▸ EXERCISE DETAILS: Scan the records for lines with the word "Саўгасная", and copy every such line.

——

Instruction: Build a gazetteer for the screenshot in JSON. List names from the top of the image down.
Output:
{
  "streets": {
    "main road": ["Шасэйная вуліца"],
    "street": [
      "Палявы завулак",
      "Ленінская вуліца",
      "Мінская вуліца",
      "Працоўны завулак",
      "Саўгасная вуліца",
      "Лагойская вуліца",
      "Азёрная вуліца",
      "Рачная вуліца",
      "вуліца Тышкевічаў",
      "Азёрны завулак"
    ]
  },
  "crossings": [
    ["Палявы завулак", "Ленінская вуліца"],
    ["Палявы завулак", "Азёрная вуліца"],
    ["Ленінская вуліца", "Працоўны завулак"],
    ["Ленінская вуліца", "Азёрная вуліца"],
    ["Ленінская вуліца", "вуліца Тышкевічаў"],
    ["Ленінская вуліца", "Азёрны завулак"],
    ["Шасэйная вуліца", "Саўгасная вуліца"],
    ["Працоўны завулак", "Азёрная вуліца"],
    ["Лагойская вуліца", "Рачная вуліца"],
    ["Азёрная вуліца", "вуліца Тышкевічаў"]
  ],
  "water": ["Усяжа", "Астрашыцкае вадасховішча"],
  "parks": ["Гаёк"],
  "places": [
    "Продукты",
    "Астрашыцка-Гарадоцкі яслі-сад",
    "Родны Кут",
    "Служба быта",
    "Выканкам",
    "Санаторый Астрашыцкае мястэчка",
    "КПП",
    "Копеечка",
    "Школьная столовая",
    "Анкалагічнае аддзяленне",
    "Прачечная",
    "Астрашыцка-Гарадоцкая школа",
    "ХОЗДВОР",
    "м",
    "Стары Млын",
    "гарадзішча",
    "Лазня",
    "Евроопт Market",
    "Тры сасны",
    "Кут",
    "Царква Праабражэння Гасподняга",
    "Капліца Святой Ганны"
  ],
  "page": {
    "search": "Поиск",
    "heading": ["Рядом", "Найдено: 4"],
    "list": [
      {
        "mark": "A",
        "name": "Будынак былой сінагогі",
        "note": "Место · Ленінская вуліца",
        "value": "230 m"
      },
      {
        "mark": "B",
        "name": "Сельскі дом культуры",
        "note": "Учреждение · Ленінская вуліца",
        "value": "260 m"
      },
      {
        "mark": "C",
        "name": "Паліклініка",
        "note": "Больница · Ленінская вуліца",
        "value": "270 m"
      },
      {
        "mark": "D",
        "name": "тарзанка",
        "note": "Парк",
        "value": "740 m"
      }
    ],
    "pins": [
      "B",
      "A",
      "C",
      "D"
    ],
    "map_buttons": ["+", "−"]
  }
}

——

▸ WRITTEN ANSWER:
      "Саўгасная вуліца",
    ["Шасэйная вуліца", "Саўгасная вуліца"],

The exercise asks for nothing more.